Collected data:
******************************

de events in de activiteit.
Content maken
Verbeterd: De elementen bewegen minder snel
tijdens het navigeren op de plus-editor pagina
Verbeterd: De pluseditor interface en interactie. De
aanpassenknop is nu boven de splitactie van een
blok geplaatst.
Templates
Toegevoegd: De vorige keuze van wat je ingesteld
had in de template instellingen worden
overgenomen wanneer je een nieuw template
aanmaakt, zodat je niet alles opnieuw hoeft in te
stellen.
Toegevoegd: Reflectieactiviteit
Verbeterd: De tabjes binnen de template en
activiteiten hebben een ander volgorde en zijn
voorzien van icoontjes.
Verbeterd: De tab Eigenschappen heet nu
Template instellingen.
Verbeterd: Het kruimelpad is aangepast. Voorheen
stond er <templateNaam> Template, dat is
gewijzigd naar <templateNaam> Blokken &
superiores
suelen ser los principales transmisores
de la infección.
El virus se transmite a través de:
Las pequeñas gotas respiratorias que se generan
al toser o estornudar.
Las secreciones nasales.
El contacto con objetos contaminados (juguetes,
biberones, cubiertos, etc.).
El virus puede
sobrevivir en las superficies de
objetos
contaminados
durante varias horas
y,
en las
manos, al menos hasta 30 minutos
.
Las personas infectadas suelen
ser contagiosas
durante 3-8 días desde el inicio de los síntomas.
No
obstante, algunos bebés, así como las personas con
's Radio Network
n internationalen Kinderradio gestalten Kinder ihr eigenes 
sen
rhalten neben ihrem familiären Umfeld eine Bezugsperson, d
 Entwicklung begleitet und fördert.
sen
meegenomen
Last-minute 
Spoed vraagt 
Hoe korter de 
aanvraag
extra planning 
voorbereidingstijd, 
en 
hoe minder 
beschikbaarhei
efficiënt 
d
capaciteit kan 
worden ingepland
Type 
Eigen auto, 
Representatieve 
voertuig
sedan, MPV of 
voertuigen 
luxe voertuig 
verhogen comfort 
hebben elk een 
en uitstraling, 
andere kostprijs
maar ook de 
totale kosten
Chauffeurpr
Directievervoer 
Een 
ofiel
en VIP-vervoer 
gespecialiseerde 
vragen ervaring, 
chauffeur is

******************************

#### [What you should do]
Going through the entries above line by line, work out how many lines include the word "suelen". Only the number is required.

#### [Response to this exercise]
2